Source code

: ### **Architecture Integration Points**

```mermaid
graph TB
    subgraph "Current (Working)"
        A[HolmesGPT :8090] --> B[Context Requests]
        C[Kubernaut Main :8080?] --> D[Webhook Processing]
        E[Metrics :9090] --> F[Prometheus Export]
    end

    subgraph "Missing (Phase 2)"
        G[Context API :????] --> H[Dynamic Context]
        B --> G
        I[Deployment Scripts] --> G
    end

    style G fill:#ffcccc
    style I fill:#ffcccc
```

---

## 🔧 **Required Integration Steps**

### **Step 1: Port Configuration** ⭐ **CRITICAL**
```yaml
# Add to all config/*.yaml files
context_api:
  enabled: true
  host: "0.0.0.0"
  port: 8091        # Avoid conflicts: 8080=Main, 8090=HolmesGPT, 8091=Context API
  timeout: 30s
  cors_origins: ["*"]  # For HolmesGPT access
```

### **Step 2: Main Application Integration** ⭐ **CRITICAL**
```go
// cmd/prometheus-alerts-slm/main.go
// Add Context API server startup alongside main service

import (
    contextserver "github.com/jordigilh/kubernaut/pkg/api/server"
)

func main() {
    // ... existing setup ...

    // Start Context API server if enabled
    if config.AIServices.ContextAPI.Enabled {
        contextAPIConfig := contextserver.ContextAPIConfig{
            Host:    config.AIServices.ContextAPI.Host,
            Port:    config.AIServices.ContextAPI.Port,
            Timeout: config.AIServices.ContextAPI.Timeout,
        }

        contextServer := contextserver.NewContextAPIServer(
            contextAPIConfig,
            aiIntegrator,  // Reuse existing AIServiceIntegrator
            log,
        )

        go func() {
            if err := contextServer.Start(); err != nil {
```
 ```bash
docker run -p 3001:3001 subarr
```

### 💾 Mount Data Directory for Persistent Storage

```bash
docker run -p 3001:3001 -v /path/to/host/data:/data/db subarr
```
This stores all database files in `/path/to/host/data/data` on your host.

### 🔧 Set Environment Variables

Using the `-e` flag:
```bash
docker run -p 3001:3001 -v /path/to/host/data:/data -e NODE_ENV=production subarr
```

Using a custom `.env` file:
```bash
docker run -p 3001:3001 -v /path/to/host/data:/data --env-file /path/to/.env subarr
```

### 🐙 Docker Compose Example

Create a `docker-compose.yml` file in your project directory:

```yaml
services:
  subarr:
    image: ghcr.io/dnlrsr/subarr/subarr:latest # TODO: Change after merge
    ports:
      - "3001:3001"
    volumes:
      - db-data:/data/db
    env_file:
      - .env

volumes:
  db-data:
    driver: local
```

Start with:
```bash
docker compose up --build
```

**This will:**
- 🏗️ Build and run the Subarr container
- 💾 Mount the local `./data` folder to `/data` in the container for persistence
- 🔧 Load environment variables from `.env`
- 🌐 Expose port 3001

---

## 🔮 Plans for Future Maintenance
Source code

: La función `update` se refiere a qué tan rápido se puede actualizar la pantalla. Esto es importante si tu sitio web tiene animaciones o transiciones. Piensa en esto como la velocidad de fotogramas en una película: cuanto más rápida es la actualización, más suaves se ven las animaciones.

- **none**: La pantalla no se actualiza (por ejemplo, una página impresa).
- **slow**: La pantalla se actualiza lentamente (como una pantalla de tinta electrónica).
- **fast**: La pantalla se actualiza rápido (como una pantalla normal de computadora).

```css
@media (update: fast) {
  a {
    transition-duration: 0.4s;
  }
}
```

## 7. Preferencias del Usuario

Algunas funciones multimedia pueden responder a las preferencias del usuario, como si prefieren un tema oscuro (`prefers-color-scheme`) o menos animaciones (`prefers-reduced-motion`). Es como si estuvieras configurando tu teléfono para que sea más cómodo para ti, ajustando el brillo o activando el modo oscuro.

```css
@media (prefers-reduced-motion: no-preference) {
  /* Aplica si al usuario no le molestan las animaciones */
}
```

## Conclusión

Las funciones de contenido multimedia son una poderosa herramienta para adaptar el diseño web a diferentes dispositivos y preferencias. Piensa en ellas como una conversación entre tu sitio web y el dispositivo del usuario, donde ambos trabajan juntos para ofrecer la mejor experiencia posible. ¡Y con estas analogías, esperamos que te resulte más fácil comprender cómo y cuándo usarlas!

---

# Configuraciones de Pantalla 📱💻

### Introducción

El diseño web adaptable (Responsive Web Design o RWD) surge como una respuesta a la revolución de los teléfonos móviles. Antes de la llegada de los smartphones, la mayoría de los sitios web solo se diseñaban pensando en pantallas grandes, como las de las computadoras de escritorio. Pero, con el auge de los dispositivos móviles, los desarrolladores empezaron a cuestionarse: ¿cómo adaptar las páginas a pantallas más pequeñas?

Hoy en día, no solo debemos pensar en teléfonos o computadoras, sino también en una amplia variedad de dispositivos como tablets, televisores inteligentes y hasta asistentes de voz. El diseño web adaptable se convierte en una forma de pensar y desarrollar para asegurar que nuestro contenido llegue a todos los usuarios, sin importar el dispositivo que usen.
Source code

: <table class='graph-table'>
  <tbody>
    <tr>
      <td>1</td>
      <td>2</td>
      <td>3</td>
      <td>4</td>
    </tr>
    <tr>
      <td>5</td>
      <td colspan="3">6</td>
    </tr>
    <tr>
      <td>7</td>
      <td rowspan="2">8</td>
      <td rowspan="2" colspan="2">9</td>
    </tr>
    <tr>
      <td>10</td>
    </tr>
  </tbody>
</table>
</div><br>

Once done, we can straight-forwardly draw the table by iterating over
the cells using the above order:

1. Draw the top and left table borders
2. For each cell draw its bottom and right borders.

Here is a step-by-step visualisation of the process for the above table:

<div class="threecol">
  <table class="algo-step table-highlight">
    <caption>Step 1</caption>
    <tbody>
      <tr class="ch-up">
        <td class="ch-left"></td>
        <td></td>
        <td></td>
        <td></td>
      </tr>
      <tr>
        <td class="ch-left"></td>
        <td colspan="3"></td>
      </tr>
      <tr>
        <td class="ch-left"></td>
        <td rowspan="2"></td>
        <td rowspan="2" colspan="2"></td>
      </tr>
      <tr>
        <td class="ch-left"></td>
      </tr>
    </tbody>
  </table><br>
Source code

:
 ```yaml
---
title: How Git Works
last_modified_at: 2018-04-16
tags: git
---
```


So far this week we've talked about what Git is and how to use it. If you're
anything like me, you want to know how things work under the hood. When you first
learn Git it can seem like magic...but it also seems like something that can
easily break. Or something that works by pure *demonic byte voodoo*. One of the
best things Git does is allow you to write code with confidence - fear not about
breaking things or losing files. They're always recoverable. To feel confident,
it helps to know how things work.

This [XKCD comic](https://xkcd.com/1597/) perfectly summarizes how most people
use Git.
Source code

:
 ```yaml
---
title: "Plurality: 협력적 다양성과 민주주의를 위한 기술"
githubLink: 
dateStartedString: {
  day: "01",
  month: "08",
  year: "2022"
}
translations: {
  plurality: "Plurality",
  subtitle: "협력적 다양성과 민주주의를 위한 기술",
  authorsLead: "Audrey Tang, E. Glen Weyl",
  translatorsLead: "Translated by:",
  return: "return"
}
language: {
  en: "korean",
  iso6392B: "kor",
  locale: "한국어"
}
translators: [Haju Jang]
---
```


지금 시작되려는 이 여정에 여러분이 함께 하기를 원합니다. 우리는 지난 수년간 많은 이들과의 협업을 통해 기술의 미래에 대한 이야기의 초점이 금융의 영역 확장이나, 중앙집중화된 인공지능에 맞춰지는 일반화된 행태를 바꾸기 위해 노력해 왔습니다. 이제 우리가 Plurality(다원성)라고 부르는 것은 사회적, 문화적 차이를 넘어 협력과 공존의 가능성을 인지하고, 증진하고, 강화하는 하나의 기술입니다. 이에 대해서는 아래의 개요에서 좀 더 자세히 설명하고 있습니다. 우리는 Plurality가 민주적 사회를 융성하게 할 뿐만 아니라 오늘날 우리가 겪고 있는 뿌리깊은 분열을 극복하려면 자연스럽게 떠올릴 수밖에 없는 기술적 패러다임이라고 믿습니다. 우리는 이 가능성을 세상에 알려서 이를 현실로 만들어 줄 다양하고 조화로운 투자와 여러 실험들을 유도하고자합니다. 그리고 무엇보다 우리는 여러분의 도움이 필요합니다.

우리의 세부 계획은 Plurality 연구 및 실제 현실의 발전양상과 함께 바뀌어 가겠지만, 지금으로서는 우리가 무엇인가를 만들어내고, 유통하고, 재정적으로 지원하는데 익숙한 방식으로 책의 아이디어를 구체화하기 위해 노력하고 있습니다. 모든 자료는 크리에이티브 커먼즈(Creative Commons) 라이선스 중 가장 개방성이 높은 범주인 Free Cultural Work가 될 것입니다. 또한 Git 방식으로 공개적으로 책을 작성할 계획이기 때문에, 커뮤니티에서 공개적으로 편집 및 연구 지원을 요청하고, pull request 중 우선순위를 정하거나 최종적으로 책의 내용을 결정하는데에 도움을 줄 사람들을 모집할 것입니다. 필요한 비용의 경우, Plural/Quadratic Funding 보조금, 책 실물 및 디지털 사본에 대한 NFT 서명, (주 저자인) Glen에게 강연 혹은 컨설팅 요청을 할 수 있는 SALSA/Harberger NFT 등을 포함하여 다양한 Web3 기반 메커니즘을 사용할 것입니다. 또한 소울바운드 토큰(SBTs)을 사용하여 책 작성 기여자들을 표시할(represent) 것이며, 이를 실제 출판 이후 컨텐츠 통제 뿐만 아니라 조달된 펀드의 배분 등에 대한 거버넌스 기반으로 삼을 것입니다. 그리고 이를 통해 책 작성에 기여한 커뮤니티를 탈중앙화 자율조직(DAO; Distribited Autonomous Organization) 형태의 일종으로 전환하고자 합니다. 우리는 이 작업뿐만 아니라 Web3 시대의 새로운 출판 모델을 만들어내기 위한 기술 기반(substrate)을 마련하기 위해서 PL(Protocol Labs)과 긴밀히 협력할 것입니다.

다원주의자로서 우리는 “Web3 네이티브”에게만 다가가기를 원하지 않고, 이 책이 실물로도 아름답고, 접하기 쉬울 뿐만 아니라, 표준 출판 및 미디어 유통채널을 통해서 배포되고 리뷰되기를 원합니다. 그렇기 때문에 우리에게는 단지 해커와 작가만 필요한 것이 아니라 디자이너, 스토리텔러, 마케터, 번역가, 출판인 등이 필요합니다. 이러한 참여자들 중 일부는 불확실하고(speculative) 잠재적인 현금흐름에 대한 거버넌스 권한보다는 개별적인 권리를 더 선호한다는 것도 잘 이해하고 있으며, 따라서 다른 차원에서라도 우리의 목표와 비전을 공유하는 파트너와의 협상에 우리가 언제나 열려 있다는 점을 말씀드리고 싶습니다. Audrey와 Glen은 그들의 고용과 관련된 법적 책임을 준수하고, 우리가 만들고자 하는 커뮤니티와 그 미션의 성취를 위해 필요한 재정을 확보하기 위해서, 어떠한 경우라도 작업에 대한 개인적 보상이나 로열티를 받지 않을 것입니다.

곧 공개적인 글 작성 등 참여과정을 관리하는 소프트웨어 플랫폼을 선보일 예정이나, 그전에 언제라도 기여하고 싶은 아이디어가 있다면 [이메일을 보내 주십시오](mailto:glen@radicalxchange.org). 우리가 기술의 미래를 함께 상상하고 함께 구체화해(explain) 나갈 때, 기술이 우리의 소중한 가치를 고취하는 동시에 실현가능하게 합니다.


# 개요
──────────────────────────────
Tally every line of the data that includes "rápido". Report the number and nothing more.

### [Answer space]
2